I know, I know. I’m supposed to be taking a rest from blogging. Well, it’s getting close to term time again (I had that in my mind as a time to revist the blog) and with a bit of space behind me to clear my head I wanted to dip in – sorry.
What’s peaked my interest. Well, Ryan Sholin threw up an interesting link via twitter to a site called myreporter.com which recently picked up a Citizen Media Award in the Knight-Batten Awards for Innovations in Journalism
It’s a simple idea.
MyReporter.com provides a personal link between the journalist and the reader, allowing the reader to submit a question about life in southeastern North Carolina. Within a week, a StarNews journalist will provide an answer on www.MyReporter.com, where readers can find a wealth of information about historical places, famous people and oddities in the area.
Add to that the ability of people to comment, or add clarification and detail to answers and you can see how the vision that that Executive Editor Robyn Tomlin has that ” at some point this becomes a living encyclopedia of local information,”
Ryan also highlighted another one, wonderfully titled questionland from Seattle paper The Stranger.
What’s so great about that, you ask. Why not just put the question in to google? Surely that will get you the answer.
Well, yes, maybe it will.
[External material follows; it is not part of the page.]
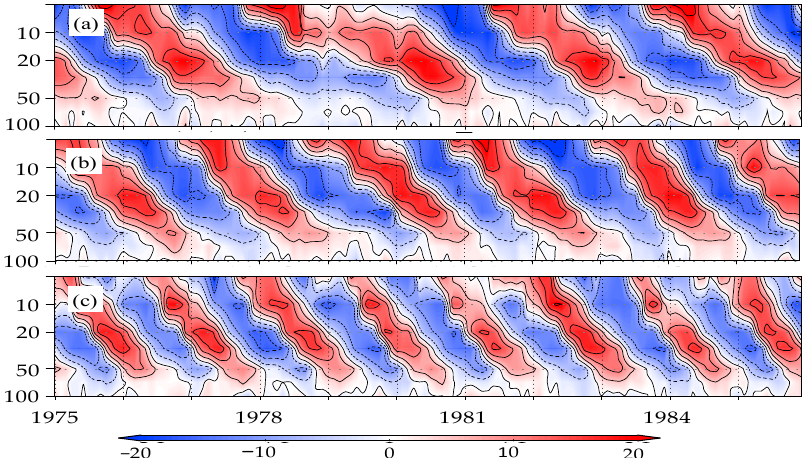
Figure 2. Time–height cross-sections of zonal–mean zonal wind anomalies (ms − 1 ) averaged between 10 ◦ S and 10 ◦ N in the tropical stratosphere (100–5 hPa) for the ( a ) Q (+10%), ( b ) M ( − 10%), and ( c ) L ( − 40%) runs from 1975 to 1985. Contours interval is 5 ms − 1 .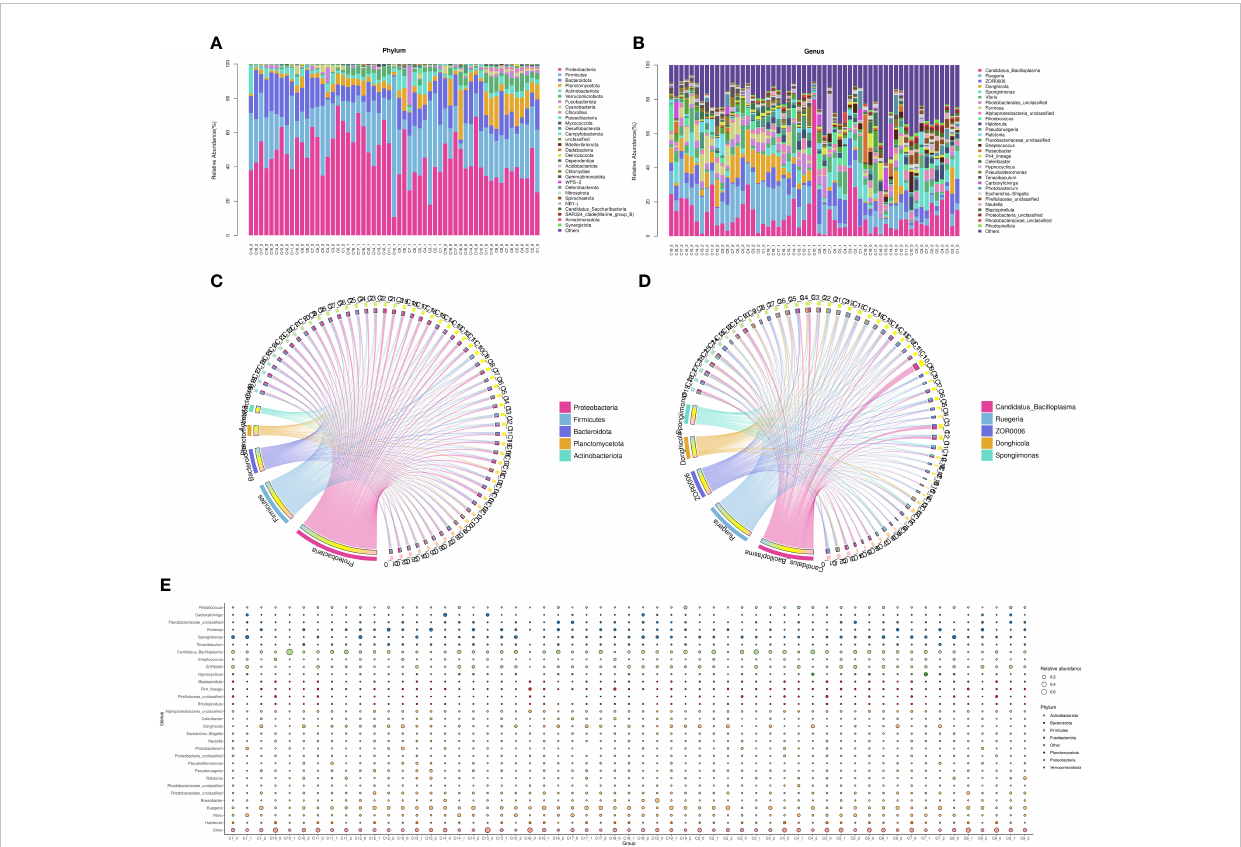
FIGURE 5 The microbial community composition in the intestine. (A) The distribution of the top 30 relative abundant species in each group at phylum level, (B) The distribution of the top 30 relative abundant species in each group at genus level, (C) The circus of top 5 relative abundant species in each group at phylum level, (D) The circus of top 5 relative abundant species in each group at genus level, (E) Species annotation information and relative abundance (circle size) at genus level in different sample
But in a world where people are time poor, local newspapers still have some brand to work with and Google’s inability t really do local search (not without some strong arming of search terms) this seems to me to really reflect the local newspaper being the ‘source of local information’.
It’s one example of the connection with the community local journalism is supposed to have and I think it would be fantastically easy to implement it on any local news site. Myreporter.com is built on WordPress – easy to hack together – and questionland runs on a third party Q&A platform called yousaidit. But there are other sources. Ryan Sholin points out that the source code for his nascent reporting back channel service ReportingOn (a knight news challnge winner) is available as open source.
I know that the first reason why a site like this wouldn’t happen on many UK papers is resources. Who answers the questions? But as something that falls between the crowdsourcsing of reporting and the often one way input of comments, this could be an interesting way for people to move questions and conversation out of the ghetto of forums and make it more accessible and obvious.
Have you come across any other sites that are doing this? Are you running a site just like this. I’d love to know.
2 Responses
Charles Borwick
August 7th, 2009 at 5:13 pm
1Andy,
Thanks for mentioning Questionland. I’m the a co-founder of YouSaidIt, the company that powers Questionland, and let me just say that it has been a huge success thanks to the talented people at The Stranger.
You wondered about getting questions answered: if you check out Questionland you’ll see that questions are answered almost immediately no matter how obscure they might be. And they are answered by the community – although the staff does also participate.
The best example of staff participation is probably Paul Constant who will give book recommendations to all comers and he has an encyclopedic knowledge.
Perhaps the key success has been that once the site was up-and-running it takes a mere hour or so a week of staff moderation and marketing to keep it going (this is commonly a big issue for resource strapped newspapers).
Thanks for the mention. You can also check out ur FAQ 2.0 sites if you like, just go to YouSaidIt.
n pettus
November 30th, 2009 at 2:25 am
2Hello,
I was wondering if a news paper can release my name and street address. I was arrested for public drunkenness but I have a pfa against someone and would be happy if they did not find my home.